— The problem —
In the listing that follows, the lines starting at the one containing "L’horari de feina" and ending at the one containing "บริการขนขยะที่เทศบาลไม่รับไปทิ้ง" are to be returned exactly, both boundary lines included, and no others.

- - - - -

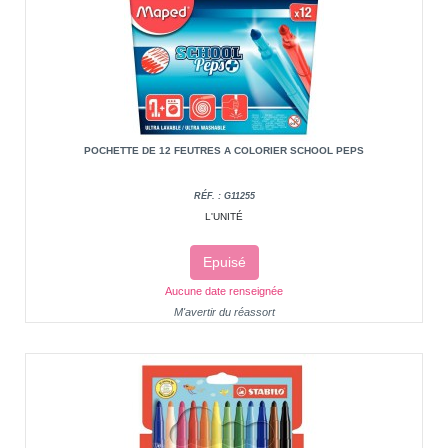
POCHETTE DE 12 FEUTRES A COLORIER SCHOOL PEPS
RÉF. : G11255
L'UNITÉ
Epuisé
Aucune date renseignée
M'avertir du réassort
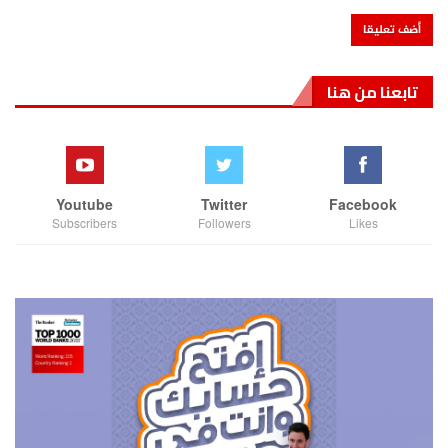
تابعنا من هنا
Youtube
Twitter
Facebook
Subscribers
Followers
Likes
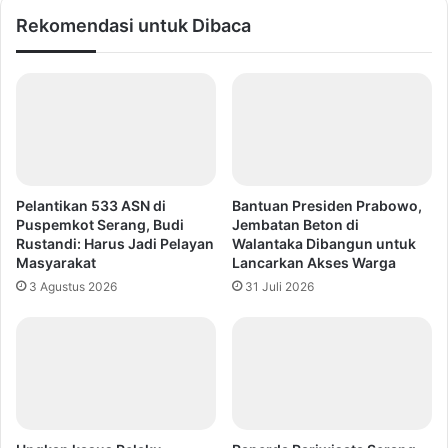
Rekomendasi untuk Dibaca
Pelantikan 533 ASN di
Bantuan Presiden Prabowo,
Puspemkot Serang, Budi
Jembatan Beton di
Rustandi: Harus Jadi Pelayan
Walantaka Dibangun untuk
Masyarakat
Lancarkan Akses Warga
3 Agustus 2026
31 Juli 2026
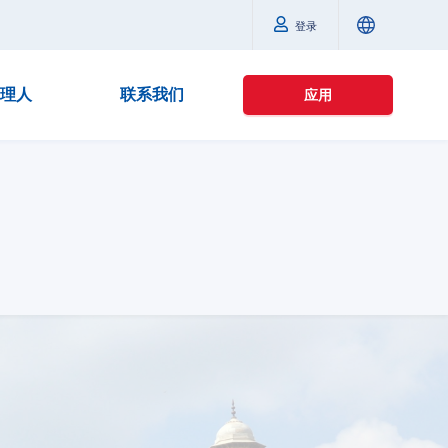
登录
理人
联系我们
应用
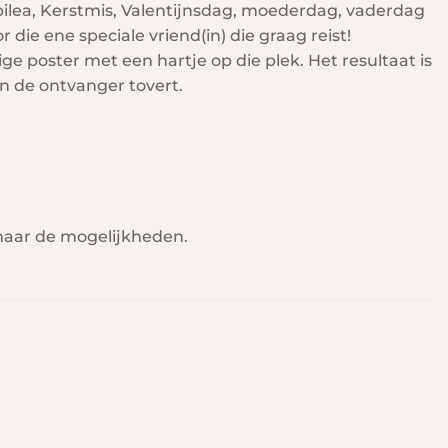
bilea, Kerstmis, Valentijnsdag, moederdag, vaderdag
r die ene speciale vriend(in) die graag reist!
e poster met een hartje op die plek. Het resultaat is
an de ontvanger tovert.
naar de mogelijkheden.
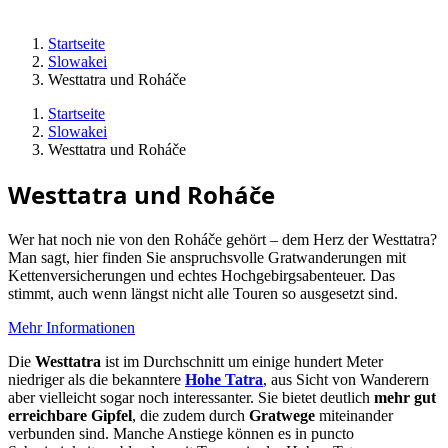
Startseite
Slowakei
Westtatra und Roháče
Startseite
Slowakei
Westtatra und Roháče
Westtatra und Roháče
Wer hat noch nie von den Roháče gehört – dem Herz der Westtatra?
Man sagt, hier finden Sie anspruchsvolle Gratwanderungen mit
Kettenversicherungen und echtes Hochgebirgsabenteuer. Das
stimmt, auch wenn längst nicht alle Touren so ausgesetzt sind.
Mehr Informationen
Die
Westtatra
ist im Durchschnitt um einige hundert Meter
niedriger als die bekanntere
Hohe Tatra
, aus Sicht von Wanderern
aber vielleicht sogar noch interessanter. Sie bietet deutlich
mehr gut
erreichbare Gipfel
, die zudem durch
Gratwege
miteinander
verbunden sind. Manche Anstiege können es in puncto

- - - - -

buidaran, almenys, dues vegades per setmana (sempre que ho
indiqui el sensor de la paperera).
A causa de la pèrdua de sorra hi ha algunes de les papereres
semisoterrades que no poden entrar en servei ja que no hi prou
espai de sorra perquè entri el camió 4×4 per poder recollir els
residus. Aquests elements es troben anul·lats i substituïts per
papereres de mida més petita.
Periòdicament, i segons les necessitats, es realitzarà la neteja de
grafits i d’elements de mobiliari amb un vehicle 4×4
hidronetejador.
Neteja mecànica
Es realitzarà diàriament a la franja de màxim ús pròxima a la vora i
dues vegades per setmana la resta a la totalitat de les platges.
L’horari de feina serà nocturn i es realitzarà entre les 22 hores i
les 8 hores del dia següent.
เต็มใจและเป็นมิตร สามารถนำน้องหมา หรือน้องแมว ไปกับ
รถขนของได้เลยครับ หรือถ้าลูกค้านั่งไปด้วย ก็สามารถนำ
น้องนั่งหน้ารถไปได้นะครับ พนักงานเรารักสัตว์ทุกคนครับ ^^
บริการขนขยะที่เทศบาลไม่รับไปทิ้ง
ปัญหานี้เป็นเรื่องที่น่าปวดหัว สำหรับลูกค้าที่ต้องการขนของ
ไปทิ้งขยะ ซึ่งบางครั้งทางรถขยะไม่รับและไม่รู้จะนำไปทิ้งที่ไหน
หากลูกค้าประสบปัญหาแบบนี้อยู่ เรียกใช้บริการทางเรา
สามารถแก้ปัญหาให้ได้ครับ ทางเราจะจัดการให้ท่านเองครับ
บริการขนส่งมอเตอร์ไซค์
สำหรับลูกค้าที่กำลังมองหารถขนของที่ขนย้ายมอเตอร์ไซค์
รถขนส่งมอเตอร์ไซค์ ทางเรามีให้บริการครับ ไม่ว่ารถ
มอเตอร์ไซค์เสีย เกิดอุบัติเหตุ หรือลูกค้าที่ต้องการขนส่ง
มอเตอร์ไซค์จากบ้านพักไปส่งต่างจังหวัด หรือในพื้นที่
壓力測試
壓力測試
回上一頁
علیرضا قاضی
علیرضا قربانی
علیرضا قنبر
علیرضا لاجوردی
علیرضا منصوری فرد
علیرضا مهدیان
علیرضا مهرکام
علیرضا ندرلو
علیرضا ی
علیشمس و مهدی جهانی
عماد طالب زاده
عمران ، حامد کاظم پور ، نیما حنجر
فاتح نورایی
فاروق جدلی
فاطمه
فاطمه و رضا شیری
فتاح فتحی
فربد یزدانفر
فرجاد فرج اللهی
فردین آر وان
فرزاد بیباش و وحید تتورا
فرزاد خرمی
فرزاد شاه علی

- - - - -

— Output for this task —
L’horari de feina serà nocturn i es realitzarà entre les 22 hores i
les 8 hores del dia següent.
เต็มใจและเป็นมิตร สามารถนำน้องหมา หรือน้องแมว ไปกับ
รถขนของได้เลยครับ หรือถ้าลูกค้านั่งไปด้วย ก็สามารถนำ
น้องนั่งหน้ารถไปได้นะครับ พนักงานเรารักสัตว์ทุกคนครับ ^^
บริการขนขยะที่เทศบาลไม่รับไปทิ้ง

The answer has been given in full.